Purpose: To follow-up teeth with deep caries lesions submitted to incomplete caries removal over a 10-year period.
Methods: 27 subjects (32 permanent posterior teeth) with deep caries lesions composed the sample. In this single-arm long-term prospective study, the inclusion criteria were risk of pulp exposure during caries excavation, positive response to the cold test, absence of spontaneous pain or sensitivity during percussion, and radiographic absence of a periapical lesion. Subjects were submitted to the following procedures: complete caries removal from the surrounding cavity walls, incomplete caries removal from the pulpal wall, capping with a calcium hydroxide cement, and sealing with a modified zinc oxide-eugenol cement.
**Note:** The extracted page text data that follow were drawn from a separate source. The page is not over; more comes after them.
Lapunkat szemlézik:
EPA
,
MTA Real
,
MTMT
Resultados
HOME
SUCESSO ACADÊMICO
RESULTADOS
After 6-7 months, the temporary sealing was removed for methodological purposes (no further excavation was performed), and teeth were capped with a calcium hydroxide cement and filled with resin composite. Clinical and radiographic assessments were conducted after 6-7 months, 1.5, 3, 5 and 10 years. Success was defined as clinical and radiographic signs and symptoms of pulp sensitivity while failure was defined as endodontic treatment need.
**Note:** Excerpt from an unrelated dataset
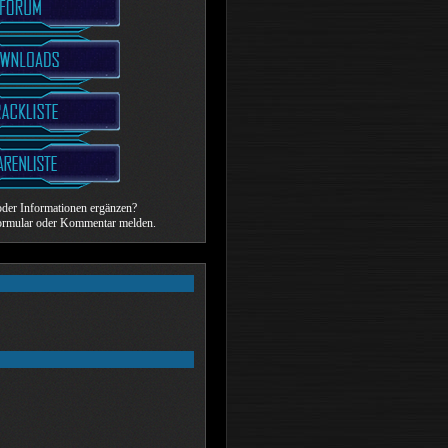
der Informationen ergänzen?
formular oder Kommentar melden.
Results: Over 10 years, one tooth was excluded from the sample (pulp exposure during treatment), five were lost to recall, 10 had therapy failure (five fractures and four necroses leading to endodontic treatment need, and one extraction) and 16 had therapy success (pulp sensitivity). Overall survival rates were 97%, 90%, 82% and 63% at 1.5-, 3-, 5- and 10-year follow-ups, respectively. Teeth with two or more restored surfaces failed significantly more than teeth with one restored surface (P= 0.01).